Mike Davis, the kid from Fontana who seemed fated to a blue-collar existence until the vicissitudes of that way of life pushed him into becoming a man of letters and a social critic par excellence, died in San Diego on October 25. He was 76.
When his father was injured and could no longer work, Davis dropped out of high school and took his place driving a truck for Davis’s uncle’s meatpacking company.
For the next dozen years, he was trucker, driving all order of lorries and commercial vehicles, from panel delivery vans, stake beds, 27-foot trucks, cement mixers, 40-foot trailers and 52-foot 18-wheelers.
Fate intervened, and he was laid off, only temporarily, he thought, when the company he worked for downsized.
He found part-time employment in newspaper production, which put him in contact with some UCLA students and two professors who were putting out a Marxist publication called the Picket Line, the charter for which was to support striking workers. He was yet working on the paper when in 1970 the Teamsters promoted a wildcat strike among truckers. Davis’s experience as a truck driver allowed him to make approaches and get information the other writers could not. The professors and students, impressed with his research and writing, talked him into matriculating at UCLA.
Davis for a time backslid, returning to driving a truck and then for a time he was a tour bus driver. But he took an academically-related night job that no others wanted at the time – teaching urban planning. Eventually an opportunity to teach elsewhere presented itself and he got a job teaching at universities in Canada. It was while he was there that he put together the idea for the book that would make his reputation, City of Quartz. The subtitle of that book is Excavating the Future of Los Angeles. Informed by Davis’s socialistic vision, it looks back at the powerful influences of the city’s past – the real estate hustlers, the journalists and writers who exposed them, the Chandler Family of the Los Angeles Times, the Protestant establishment, the Irish priests, monsignors, bishops and cardinals who tended the flock of faithful parishioners, who were largely composed of migrants from Mexico, all side-by-side with the Jewish intelligencia and bankers. Chronicled was the influx of Europeans to the metropolis in the decade before the Second World War.

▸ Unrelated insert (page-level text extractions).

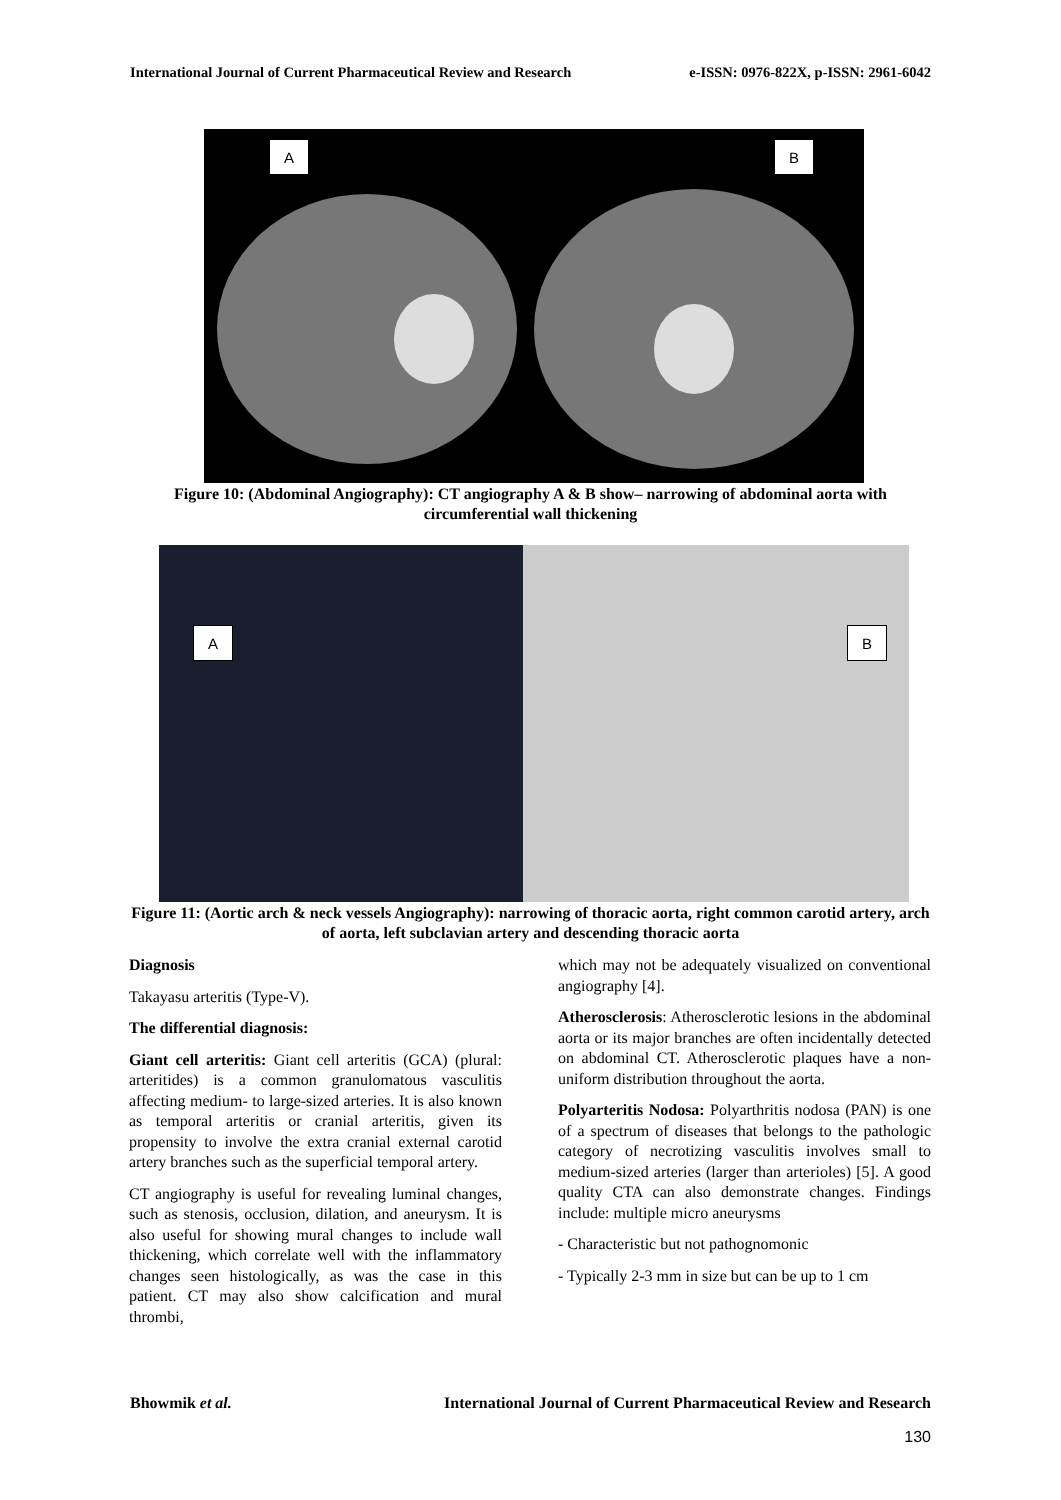International Journal of Current Pharmaceutical Review and Research e-ISSN: 0976-822X, p-ISSN: 2961-6042
A B
Figure 10: (Abdominal Angiography): CT angiography A & B show– narrowing of abdominal aorta with circumferential wall thickening
A B
Figure 11: (Aortic arch & neck vessels Angiography): narrowing of thoracic aorta, right common carotid artery, arch of aorta, left subclavian artery and descending thoracic aorta
Diagnosis
Takayasu arteritis (Type-V).
The differential diagnosis:
Giant cell arteritis: Giant cell arteritis (GCA) (plural: arteritides) is a common granulomatous vasculitis affecting medium- to large-sized arteries. It is also known as temporal arteritis or cranial arteritis, given its propensity to involve the extra cranial external carotid artery branches such as the superficial temporal artery.
CT angiography is useful for revealing luminal changes, such as stenosis, occlusion, dilation, and aneurysm. It is also useful for showing mural changes to include wall thickening, which correlate well with the inflammatory changes seen histologically, as was the case in this patient. CT may also show calcification and mural thrombi,
which may not be adequately visualized on conventional angiography [4].
Atherosclerosis: Atherosclerotic lesions in the abdominal aorta or its major branches are often incidentally detected on abdominal CT. Atherosclerotic plaques have a non-uniform distribution throughout the aorta.
Polyarteritis Nodosa: Polyarthritis nodosa (PAN) is one of a spectrum of diseases that belongs to the pathologic category of necrotizing vasculitis involves small to medium-sized arteries (larger than arterioles) [5]. A good quality CTA can also demonstrate changes. Findings include: multiple micro aneurysms
- Characteristic but not pathognomonic
- Typically 2-3 mm in size but can be up to 1 cm
Bhowmik et al. International Journal of Current Pharmaceutical Review and Research
130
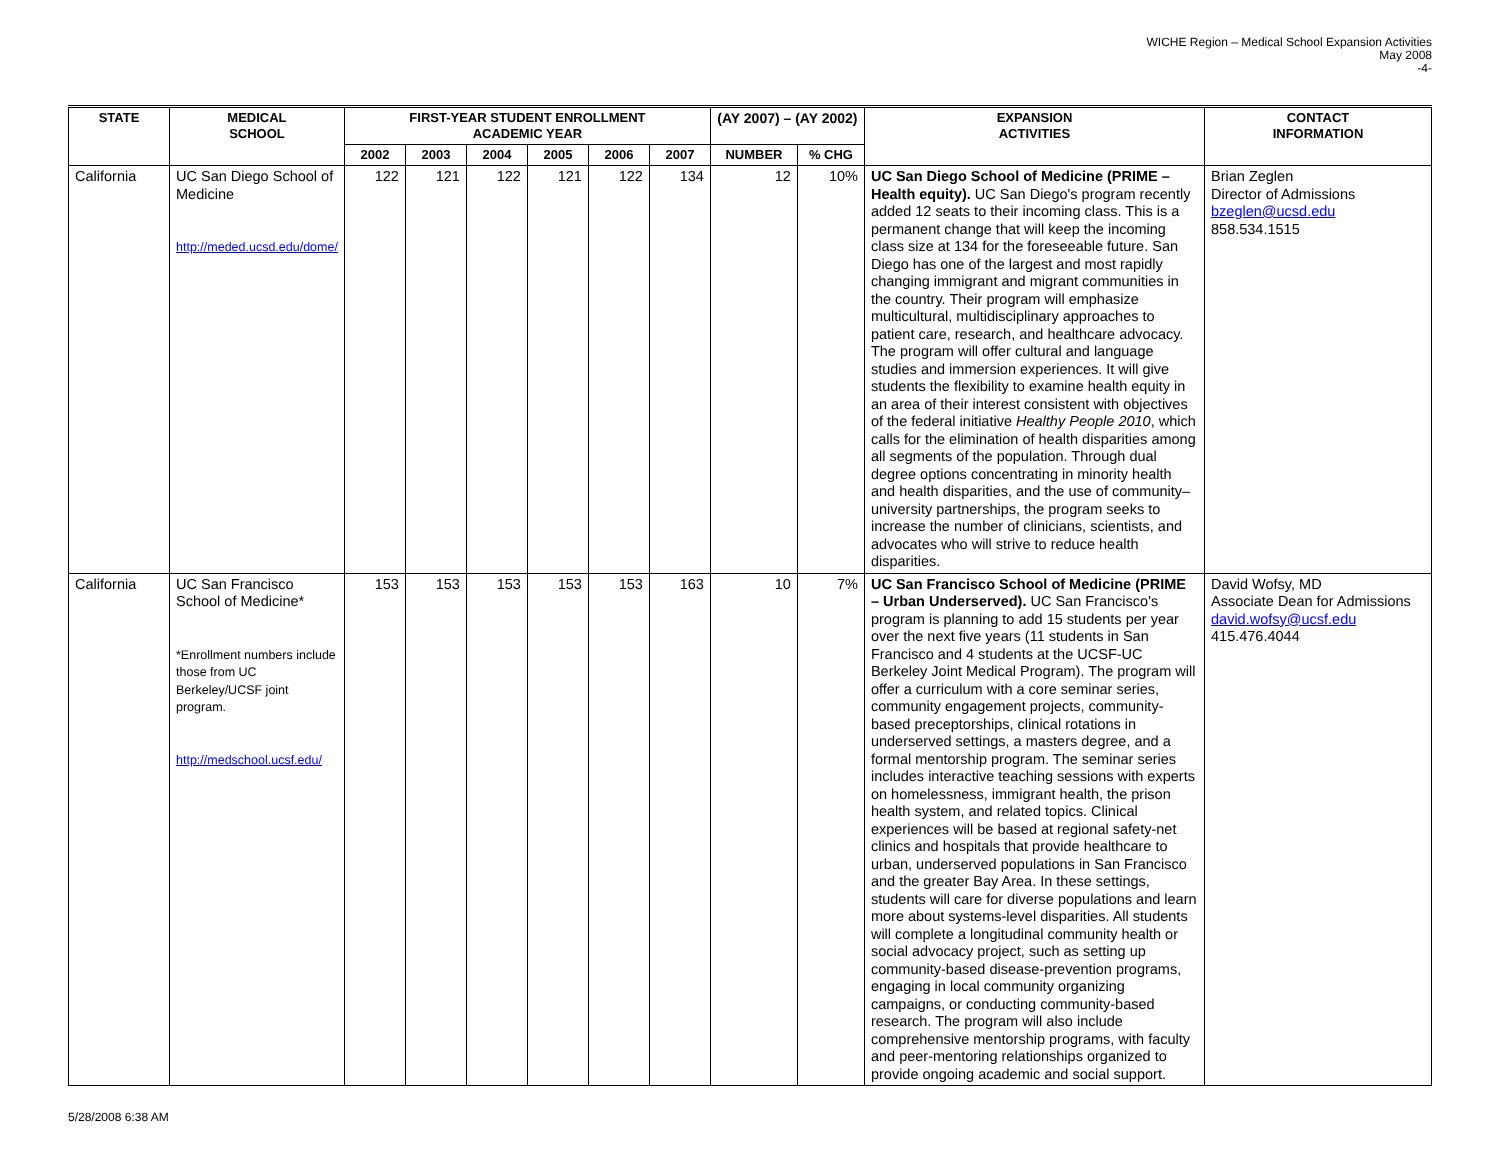WICHE Region – Medical School Expansion Activities
May 2008
-4-
| STATE | MEDICAL SCHOOL | FIRST-YEAR STUDENT ENROLLMENT ACADEMIC YEAR | | | | | | (AY 2007) – (AY 2002) | | EXPANSION ACTIVITIES | CONTACT INFORMATION |
| --- | --- | --- | --- | --- | --- | --- | --- | --- | --- | --- | --- |
| | | 2002 | 2003 | 2004 | 2005 | 2006 | 2007 | NUMBER | % CHG | | |
| California | UC San Diego School of Medicine http://meded.ucsd.edu/dome/ | 122 | 121 | 122 | 121 | 122 | 134 | 12 | 10% | UC San Diego School of Medicine (PRIME – Health equity). UC San Diego's program recently added 12 seats to their incoming class. This is a permanent change that will keep the incoming class size at 134 for the foreseeable future. San Diego has one of the largest and most rapidly changing immigrant and migrant communities in the country. Their program will emphasize multicultural, multidisciplinary approaches to patient care, research, and healthcare advocacy. The program will offer cultural and language studies and immersion experiences. It will give students the flexibility to examine health equity in an area of their interest consistent with objectives of the federal initiative Healthy People 2010 , which calls for the elimination of health disparities among all segments of the population. Through dual degree options concentrating in minority health and health disparities, and the use of community–university partnerships, the program seeks to increase the number of clinicians, scientists, and advocates who will strive to reduce health disparities. | Brian Zeglen Director of Admissions bzeglen@ucsd.edu 858.534.1515 |
| California | UC San Francisco School of Medicine* *Enrollment numbers include those from UC Berkeley/UCSF joint program. http://medschool.ucsf.edu/ | 153 | 153 | 153 | 153 | 153 | 163 | 10 | 7% | UC San Francisco School of Medicine (PRIME – Urban Underserved). UC San Francisco's program is planning to add 15 students per year over the next five years (11 students in San Francisco and 4 students at the UCSF-UC Berkeley Joint Medical Program). The program will offer a curriculum with a core seminar series, community engagement projects, community-based preceptorships, clinical rotations in underserved settings, a masters degree, and a formal mentorship program. The seminar series includes interactive teaching sessions with experts on homelessness, immigrant health, the prison health system, and related topics. Clinical experiences will be based at regional safety-net clinics and hospitals that provide healthcare to urban, underserved populations in San Francisco and the greater Bay Area. In these settings, students will care for diverse populations and learn more about systems-level disparities. All students will complete a longitudinal community health or social advocacy project, such as setting up community-based disease-prevention programs, engaging in local community organizing campaigns, or conducting community-based research. The program will also include comprehensive mentorship programs, with faculty and peer-mentoring relationships organized to provide ongoing academic and social support. | David Wofsy, MD Associate Dean for Admissions david.wofsy@ucsf.edu 415.476.4044 |
5/28/2008 6:38 AM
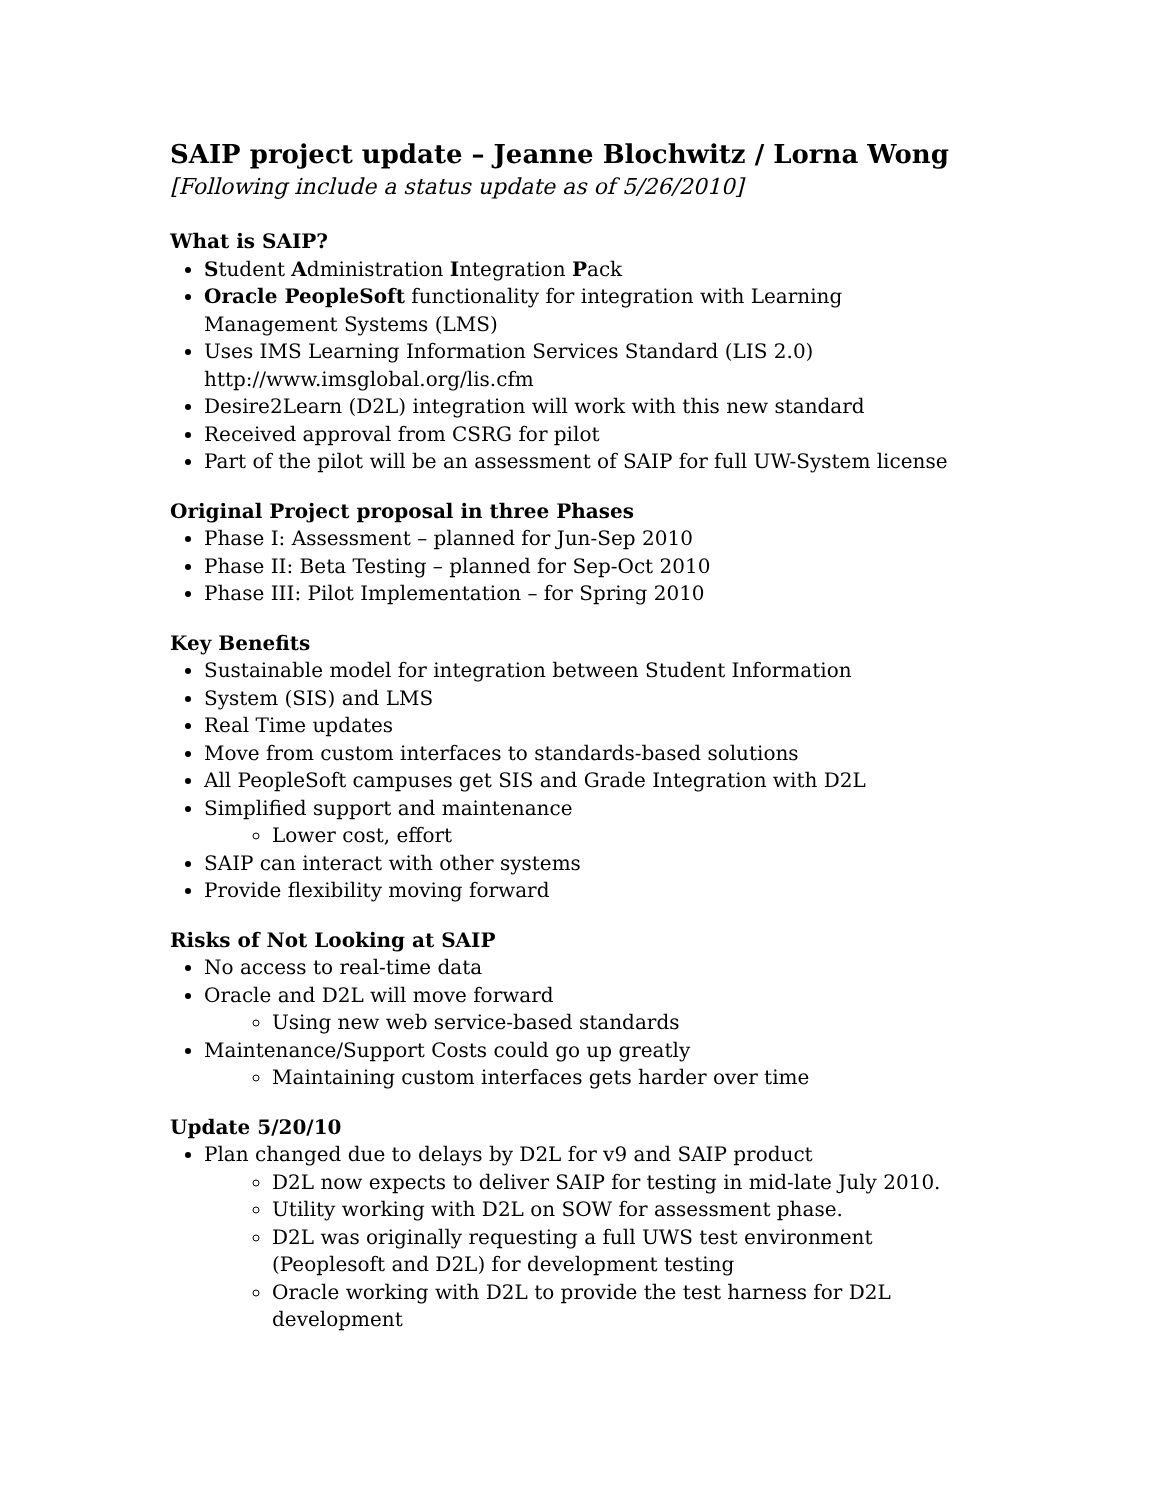SAIP project update – Jeanne Blochwitz / Lorna Wong
[Following include a status update as of 5/26/2010]
What is SAIP?
Student Administration Integration Pack
Oracle PeopleSoft functionality for integration with Learning Management Systems (LMS)
Uses IMS Learning Information Services Standard (LIS 2.0) http://www.imsglobal.org/lis.cfm
Desire2Learn (D2L) integration will work with this new standard
Received approval from CSRG for pilot
Part of the pilot will be an assessment of SAIP for full UW-System license
Original Project proposal in three Phases
Phase I: Assessment – planned for Jun-Sep 2010
Phase II: Beta Testing – planned for Sep-Oct 2010
Phase III: Pilot Implementation – for Spring 2010
Key Benefits
Sustainable model for integration between Student Information
System (SIS) and LMS
Real Time updates
Move from custom interfaces to standards-based solutions
All PeopleSoft campuses get SIS and Grade Integration with D2L
Simplified support and maintenance
Lower cost, effort
SAIP can interact with other systems
Provide flexibility moving forward
Risks of Not Looking at SAIP
No access to real-time data
Oracle and D2L will move forward
Using new web service-based standards
Maintenance/Support Costs could go up greatly
Maintaining custom interfaces gets harder over time
Update 5/20/10
Plan changed due to delays by D2L for v9 and SAIP product
D2L now expects to deliver SAIP for testing in mid-late July 2010.
Utility working with D2L on SOW for assessment phase.
D2L was originally requesting a full UWS test environment (Peoplesoft and D2L) for development testing
Oracle working with D2L to provide the test harness for D2L development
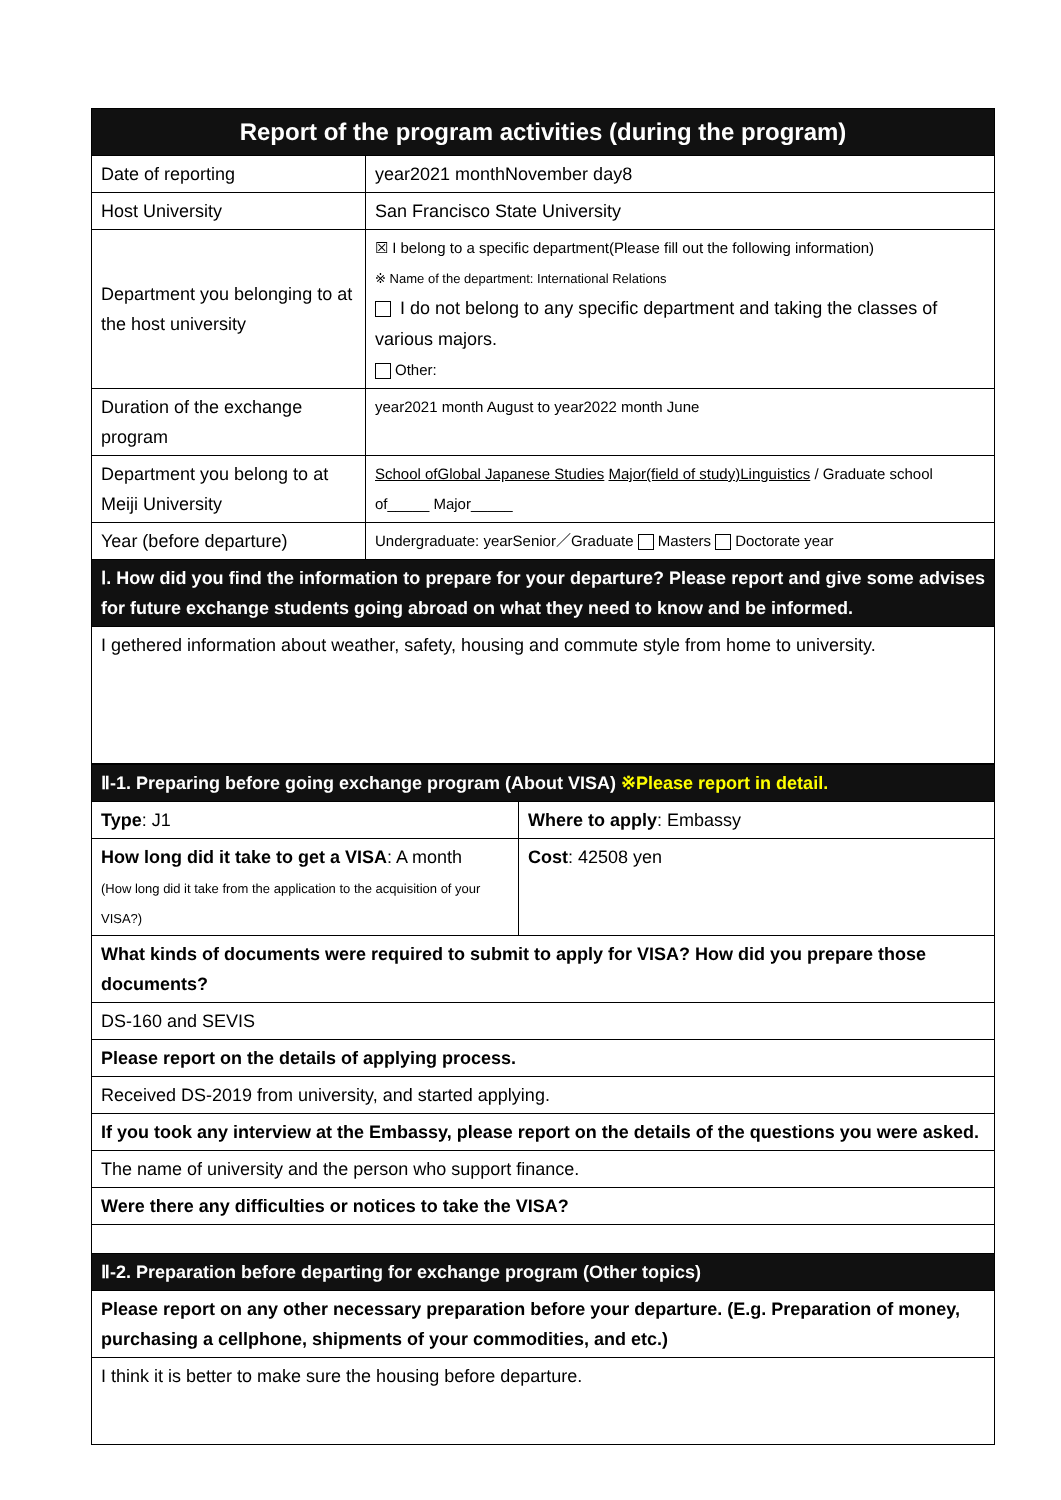| Report of the program activities (during the program) | |
| --- | --- |
| Date of reporting | year2021 monthNovember day8 |
| Host University | San Francisco State University |
| Department you belonging to at the host university | ☒ I belong to a specific department(Please fill out the following information) ※ Name of the department: International Relations I do not belong to any specific department and taking the classes of various majors. Other: |
| Duration of the exchange program | year2021 month August to year2022 month June |
| Department you belong to at Meiji University | School ofGlobal Japanese Studies Major(field of study)Linguistics / Graduate school of_____ Major_____ |
| Year (before departure) | Undergraduate: yearSenior／Graduate Masters Doctorate year |
| Ⅰ. How did you find the information to prepare for your departure? Please report and give some advises for future exchange students going abroad on what they need to know and be informed. | |
| I gethered information about weather, safety, housing and commute style from home to university. | |
| Ⅱ-1. Preparing before going exchange program (About VISA) ※Please report in detail. | |
| Type : J1 | Where to apply : Embassy |
| How long did it take to get a VISA : A month (How long did it take from the application to the acquisition of your VISA?) | Cost : 42508 yen |
| What kinds of documents were required to submit to apply for VISA? How did you prepare those documents? | |
| DS-160 and SEVIS | |
| Please report on the details of applying process. | |
| Received DS-2019 from university, and started applying. | |
| If you took any interview at the Embassy, please report on the details of the questions you were asked. | |
| The name of university and the person who support finance. | |
| Were there any difficulties or notices to take the VISA? | |
| Ⅱ-2. Preparation before departing for exchange program (Other topics) | |
| Please report on any other necessary preparation before your departure. (E.g. Preparation of money, purchasing a cellphone, shipments of your commodities, and etc.) | |
| I think it is better to make sure the housing before departure. | |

In City of Quartz, Davis also covered the rise of the earnest working class, a reflection of Davis himself. And he did not forget the scientists who have made their way to Los Angeles’s institutions of higher learning, such as UCLA and Caltech.
Shown in stark profile are the disciplinarians, the Los Angeles Police Department.
A work of nonfiction, the book captures the soul of Los Angeles as it approached the turn of the millennium, with the precision and in the spirit of the pulp fiction novels of Raymond Chandler from 1930s and 1940s.
Closing out the tome is a chapter in which Davis returns to his roots, Fontana, what he called “the junkyard of dreams.”
At that time, Fontana had fallen into a state of abject de-industrialization with the shuttering of the Kaiser Steel Mill. The city had been victimized by Jack Ratelle, who had been the city manager there from 1973 until 1987, and he had exploited the place, taking bribes from many of those who had business before the city, laundering his kickbacks by making weekend trips to the dice tables Las Vegas, where he claimed an uncommon steak of luck, having the city’s taxpayers finance the bonds used to pay for the infrastructure built to accommodate the residential projects that enriched the developers who were paying him off, while several of the city’s elected leaders entrusted by the city’s voters were similarly profiting.
The corruption of Fontana infused Mike Davis’s vision of the world, and his writing captured how greed and capitalism go hand-in-glove, how the captains of industry guide the ship of government and community to the promised land, which flows with milk and honey for those who have the will to use their authority, power and the faith others have put in them to garner wealth and more power and more influence.